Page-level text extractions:
____________________
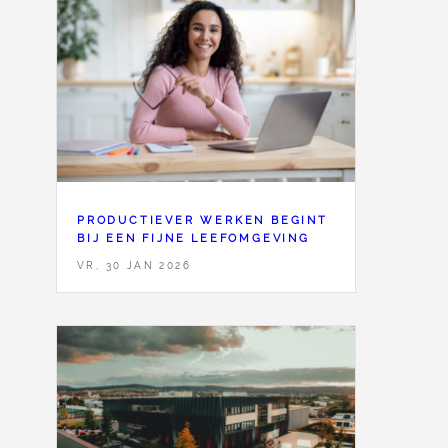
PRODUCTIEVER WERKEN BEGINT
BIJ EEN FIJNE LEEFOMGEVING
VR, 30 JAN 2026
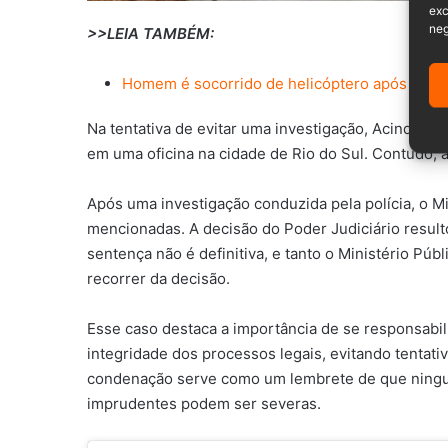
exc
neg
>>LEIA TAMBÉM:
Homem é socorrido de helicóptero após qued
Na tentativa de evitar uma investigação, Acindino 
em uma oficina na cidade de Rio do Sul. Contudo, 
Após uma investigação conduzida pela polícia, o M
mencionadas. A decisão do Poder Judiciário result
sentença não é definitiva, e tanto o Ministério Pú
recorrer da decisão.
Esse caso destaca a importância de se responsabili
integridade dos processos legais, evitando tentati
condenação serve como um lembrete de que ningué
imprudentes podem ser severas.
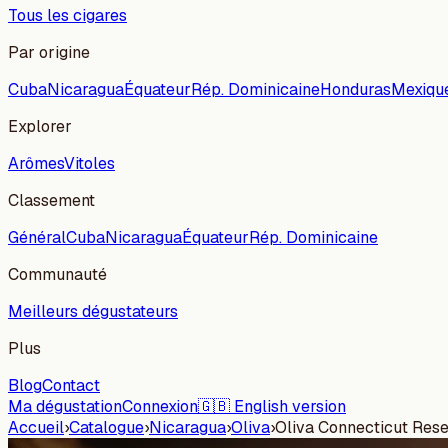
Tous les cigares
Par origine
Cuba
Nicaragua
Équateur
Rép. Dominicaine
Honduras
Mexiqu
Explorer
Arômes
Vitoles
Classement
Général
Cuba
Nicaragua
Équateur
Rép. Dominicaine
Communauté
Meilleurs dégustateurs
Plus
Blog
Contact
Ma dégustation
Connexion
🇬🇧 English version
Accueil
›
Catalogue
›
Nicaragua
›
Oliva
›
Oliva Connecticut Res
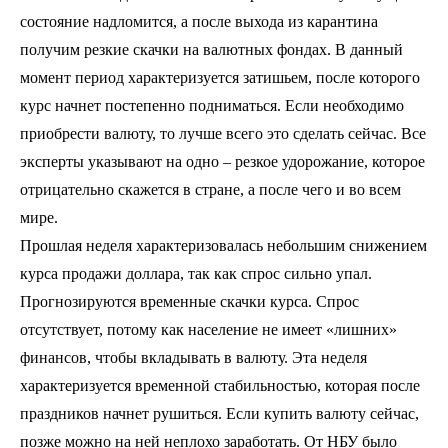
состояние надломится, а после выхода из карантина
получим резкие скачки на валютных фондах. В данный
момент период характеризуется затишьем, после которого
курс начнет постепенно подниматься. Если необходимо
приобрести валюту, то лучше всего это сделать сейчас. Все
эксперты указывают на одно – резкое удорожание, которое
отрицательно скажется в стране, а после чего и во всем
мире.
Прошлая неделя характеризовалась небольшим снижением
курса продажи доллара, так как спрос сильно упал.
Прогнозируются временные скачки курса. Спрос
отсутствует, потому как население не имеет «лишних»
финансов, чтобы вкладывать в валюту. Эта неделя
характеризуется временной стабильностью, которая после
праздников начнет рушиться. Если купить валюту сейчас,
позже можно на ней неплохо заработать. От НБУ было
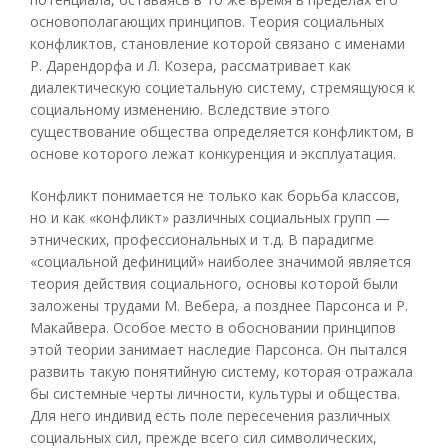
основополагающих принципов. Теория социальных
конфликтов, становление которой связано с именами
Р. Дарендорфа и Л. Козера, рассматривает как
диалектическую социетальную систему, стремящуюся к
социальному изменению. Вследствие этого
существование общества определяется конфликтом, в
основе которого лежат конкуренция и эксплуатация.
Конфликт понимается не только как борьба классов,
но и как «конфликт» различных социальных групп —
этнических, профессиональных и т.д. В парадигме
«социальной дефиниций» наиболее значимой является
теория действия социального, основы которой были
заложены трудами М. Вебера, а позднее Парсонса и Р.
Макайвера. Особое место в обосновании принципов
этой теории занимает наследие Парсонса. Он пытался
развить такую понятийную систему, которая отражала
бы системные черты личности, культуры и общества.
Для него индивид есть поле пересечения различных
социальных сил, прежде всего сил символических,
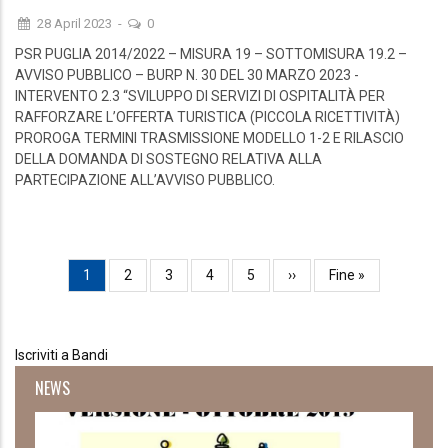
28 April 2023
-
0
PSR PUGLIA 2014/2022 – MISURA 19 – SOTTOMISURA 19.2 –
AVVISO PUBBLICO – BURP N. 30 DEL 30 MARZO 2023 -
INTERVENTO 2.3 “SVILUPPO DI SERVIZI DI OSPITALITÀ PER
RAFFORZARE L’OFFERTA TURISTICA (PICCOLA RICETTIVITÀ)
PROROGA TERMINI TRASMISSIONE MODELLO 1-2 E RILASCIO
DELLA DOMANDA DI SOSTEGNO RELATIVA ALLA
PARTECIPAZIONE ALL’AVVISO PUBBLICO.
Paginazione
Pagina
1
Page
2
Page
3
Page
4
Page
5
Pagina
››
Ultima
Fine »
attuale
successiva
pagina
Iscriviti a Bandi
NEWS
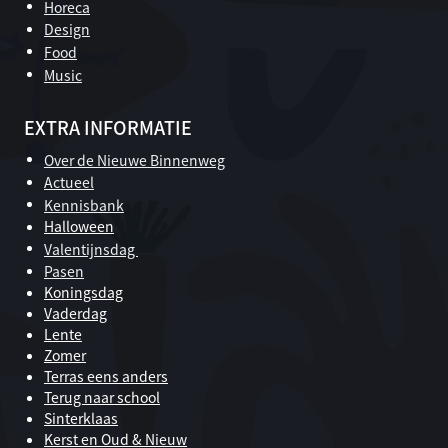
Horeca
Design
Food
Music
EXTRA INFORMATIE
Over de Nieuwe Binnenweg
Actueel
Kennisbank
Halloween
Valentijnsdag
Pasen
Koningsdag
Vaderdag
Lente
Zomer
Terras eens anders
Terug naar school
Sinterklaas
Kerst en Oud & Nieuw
____________________
## ACTION ITEM
An exact copy of the data is required, with the pictures excluded.

## TASK SOLUTION
PRODUCTIEVER WERKEN BEGINT
BIJ EEN FIJNE LEEFOMGEVING
VR, 30 JAN 2026
exc
neg
>>LEIA TAMBÉM:
Homem é socorrido de helicóptero após qued
Na tentativa de evitar uma investigação, Acindino 
em uma oficina na cidade de Rio do Sul. Contudo, 
Após uma investigação conduzida pela polícia, o M
mencionadas. A decisão do Poder Judiciário result
sentença não é definitiva, e tanto o Ministério Pú
recorrer da decisão.
Esse caso destaca a importância de se responsabili
integridade dos processos legais, evitando tentati
condenação serve como um lembrete de que ningué
imprudentes podem ser severas.
Tous les cigares
Par origine
Cuba
Nicaragua
Équateur
Rép. Dominicaine
Honduras
Mexiqu
Explorer
Arômes
Vitoles
Classement
Général
Cuba
Nicaragua
Équateur
Rép. Dominicaine
Communauté
Meilleurs dégustateurs
Plus
Blog
Contact
Ma dégustation
Connexion
🇬🇧 English version
Accueil
›
Catalogue
›
Nicaragua
›
Oliva
›
Oliva Connecticut Res
состояние надломится, а после выхода из карантина
получим резкие скачки на валютных фондах. В данный
момент период характеризуется затишьем, после которого
курс начнет постепенно подниматься. Если необходимо
приобрести валюту, то лучше всего это сделать сейчас. Все
эксперты указывают на одно – резкое удорожание, которое
отрицательно скажется в стране, а после чего и во всем
мире.
Прошлая неделя характеризовалась небольшим снижением
курса продажи доллара, так как спрос сильно упал.
Прогнозируются временные скачки курса. Спрос
отсутствует, потому как население не имеет «лишних»
финансов, чтобы вкладывать в валюту. Эта неделя
характеризуется временной стабильностью, которая после
праздников начнет рушиться. Если купить валюту сейчас,
позже можно на ней неплохо заработать. От НБУ было
основополагающих принципов. Теория социальных
конфликтов, становление которой связано с именами
Р. Дарендорфа и Л. Козера, рассматривает как
диалектическую социетальную систему, стремящуюся к
социальному изменению. Вследствие этого
существование общества определяется конфликтом, в
основе которого лежат конкуренция и эксплуатация.
Конфликт понимается не только как борьба классов,
но и как «конфликт» различных социальных групп —
этнических, профессиональных и т.д. В парадигме
«социальной дефиниций» наиболее значимой является
теория действия социального, основы которой были
заложены трудами М. Вебера, а позднее Парсонса и Р.
Макайвера. Особое место в обосновании принципов
этой теории занимает наследие Парсонса. Он пытался
развить такую понятийную систему, которая отражала
бы системные черты личности, культуры и общества.
Для него индивид есть поле пересечения различных
социальных сил, прежде всего сил символических,
28 April 2023
-
0
PSR PUGLIA 2014/2022 – MISURA 19 – SOTTOMISURA 19.2 –
AVVISO PUBBLICO – BURP N. 30 DEL 30 MARZO 2023 -
INTERVENTO 2.3 “SVILUPPO DI SERVIZI DI OSPITALITÀ PER
RAFFORZARE L’OFFERTA TURISTICA (PICCOLA RICETTIVITÀ)
PROROGA TERMINI TRASMISSIONE MODELLO 1-2 E RILASCIO
DELLA DOMANDA DI SOSTEGNO RELATIVA ALLA
PARTECIPAZIONE ALL’AVVISO PUBBLICO.
Paginazione
Pagina
1
Page
2
Page
3
Page
4
Page
5
Pagina
››
Ultima
Fine »
attuale
successiva
pagina
Iscriviti a Bandi
NEWS
Horeca
Design
Food
Music
EXTRA INFORMATIE
Over de Nieuwe Binnenweg
Actueel
Kennisbank
Halloween
Valentijnsdag
Pasen
Koningsdag
Vaderdag
Lente
Zomer
Terras eens anders
Terug naar school
Sinterklaas
Kerst en Oud & Nieuw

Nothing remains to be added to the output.